The second Monday of October—which in 2021 falls on Oct. 11—marks Indigenous People’s Day in the United States. At Villanova University, the work of faculty scholars across several disciplines focuses on the areas of Indigenous studies, Native American history and law.
Paul C. Rosier, PhD, is professor of History and the Mary M. Birle Chair in American History at Villanova. Rosier has authored multiple books on Native American History, including Serving their Country: American Indian Politics and Patriotism in the Twentieth Century (Harvard University Press, 2009), which won the 2010 Labriola Center American Indian National Book Award.
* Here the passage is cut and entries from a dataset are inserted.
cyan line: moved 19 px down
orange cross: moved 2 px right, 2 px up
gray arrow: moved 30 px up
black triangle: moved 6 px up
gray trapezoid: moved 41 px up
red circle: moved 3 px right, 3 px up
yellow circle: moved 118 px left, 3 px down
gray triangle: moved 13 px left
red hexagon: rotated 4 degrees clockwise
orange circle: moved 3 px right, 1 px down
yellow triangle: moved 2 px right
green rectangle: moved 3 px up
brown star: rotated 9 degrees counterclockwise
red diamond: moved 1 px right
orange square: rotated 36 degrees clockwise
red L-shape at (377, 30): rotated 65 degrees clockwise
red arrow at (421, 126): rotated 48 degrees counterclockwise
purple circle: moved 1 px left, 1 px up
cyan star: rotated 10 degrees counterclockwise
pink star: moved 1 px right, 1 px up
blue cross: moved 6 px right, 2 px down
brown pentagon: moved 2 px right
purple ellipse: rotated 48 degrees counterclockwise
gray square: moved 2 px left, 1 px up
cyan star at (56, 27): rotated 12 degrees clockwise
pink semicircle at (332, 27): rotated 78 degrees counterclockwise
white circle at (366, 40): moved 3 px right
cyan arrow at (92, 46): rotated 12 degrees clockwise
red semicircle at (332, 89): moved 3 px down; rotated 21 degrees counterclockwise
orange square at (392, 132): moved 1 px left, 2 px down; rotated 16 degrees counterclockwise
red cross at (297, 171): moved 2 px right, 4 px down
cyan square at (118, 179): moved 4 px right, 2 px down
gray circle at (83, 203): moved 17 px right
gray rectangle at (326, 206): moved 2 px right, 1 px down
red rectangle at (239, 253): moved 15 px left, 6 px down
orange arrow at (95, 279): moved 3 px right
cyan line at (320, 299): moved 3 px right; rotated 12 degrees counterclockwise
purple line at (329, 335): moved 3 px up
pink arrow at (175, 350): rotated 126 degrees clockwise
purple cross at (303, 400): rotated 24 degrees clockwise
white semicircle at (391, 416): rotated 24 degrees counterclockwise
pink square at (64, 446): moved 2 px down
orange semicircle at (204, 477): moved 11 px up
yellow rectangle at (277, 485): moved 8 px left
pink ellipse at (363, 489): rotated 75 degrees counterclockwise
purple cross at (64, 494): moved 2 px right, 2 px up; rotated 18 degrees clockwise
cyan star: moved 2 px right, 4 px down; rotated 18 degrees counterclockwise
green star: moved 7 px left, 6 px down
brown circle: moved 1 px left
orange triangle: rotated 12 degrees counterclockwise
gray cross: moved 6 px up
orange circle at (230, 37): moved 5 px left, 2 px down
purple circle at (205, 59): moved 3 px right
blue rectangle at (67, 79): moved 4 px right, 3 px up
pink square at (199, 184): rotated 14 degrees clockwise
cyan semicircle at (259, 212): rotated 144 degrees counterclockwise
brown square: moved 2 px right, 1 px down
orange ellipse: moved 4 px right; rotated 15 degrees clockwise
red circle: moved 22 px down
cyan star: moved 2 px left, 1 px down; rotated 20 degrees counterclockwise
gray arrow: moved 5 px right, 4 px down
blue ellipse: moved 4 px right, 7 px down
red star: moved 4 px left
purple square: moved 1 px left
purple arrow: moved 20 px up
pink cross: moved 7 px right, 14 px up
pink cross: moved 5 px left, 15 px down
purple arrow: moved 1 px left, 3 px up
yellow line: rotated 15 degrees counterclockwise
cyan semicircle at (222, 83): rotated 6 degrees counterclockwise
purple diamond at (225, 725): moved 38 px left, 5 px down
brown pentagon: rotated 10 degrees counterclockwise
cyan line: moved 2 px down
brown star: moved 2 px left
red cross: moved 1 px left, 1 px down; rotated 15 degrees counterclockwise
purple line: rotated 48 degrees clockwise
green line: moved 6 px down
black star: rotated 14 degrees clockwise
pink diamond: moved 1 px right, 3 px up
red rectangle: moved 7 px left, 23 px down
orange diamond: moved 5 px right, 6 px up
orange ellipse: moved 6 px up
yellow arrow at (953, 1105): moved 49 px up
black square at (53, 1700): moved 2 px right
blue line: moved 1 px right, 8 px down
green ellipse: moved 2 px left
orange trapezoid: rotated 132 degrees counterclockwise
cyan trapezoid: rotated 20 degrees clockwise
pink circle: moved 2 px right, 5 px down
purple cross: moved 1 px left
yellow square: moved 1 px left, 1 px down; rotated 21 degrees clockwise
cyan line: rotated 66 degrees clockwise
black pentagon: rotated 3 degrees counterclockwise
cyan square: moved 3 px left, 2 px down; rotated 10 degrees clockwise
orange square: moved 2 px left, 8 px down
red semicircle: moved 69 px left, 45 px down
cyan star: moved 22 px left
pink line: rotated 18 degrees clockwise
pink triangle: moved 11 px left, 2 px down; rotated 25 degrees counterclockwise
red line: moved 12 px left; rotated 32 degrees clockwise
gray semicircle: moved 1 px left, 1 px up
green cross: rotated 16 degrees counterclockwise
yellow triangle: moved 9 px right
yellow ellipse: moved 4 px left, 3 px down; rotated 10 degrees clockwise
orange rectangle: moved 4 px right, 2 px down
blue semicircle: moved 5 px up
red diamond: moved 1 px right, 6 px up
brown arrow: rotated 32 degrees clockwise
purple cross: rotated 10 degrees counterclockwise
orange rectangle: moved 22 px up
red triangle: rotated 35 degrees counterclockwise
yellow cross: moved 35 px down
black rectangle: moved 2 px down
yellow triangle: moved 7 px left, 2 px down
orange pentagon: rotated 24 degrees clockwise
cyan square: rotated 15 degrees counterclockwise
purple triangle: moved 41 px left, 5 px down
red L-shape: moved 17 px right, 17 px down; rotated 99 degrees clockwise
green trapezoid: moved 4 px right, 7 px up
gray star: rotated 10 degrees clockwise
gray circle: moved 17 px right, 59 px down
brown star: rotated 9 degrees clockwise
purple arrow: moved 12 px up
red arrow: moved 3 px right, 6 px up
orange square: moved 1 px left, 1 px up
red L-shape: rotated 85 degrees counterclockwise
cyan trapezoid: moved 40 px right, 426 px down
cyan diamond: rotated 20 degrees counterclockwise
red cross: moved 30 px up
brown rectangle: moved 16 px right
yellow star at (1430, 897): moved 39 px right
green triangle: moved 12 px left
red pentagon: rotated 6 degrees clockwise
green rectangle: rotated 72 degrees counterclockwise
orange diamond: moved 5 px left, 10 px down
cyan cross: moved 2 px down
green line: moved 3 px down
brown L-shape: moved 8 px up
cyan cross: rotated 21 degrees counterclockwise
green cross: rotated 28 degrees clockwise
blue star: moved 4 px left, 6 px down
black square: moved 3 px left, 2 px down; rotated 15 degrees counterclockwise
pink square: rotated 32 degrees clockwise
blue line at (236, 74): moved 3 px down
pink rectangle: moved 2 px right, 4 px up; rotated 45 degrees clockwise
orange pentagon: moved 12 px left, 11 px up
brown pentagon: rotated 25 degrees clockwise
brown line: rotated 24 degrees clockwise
His latest book project, Citizens of the World: American Indians, Citizenship, and the Promise of American Life (under contract with Cambridge University Press) examines American Indian legal and political history from the colonial era to the present.
Dana Lloyd, PhD, is an assistant professor of Global Interdisciplinary Studies at Villanova. She works at the intersection of religious studies, legal studies, Indigenous studies, and environmental humanities. Her first book manuscript, Arguing for This Land: Rethinking Indigenous Sacred Sites, is currently under contract with University Press of Kansas. Lloyd has also written extensively on the topic for the Political Theology Network, in addition to other publications.
Rosier and Lloyd also teach courses at the University related to Native American studies. Rosier teaches an undergraduate course on American Indian History, while Lloyd is currently teaching a Peace and Justice course titled “Native America and the Question of Genocide.”
Ann C. Juliano, JD, a professor of Law at Villanova University’s Charles Widger School of Law studies and teaches on a variety of legal topics, including Federal Indian law. Juliano contributed a book chapter to the Indian Law edition of the Stories series, explaining the backstory behind the important Supreme Court cases in substantive areas. She has also written articles discussing the United States’ trust responsibility to Native American tribes which have been relied on by federal courts.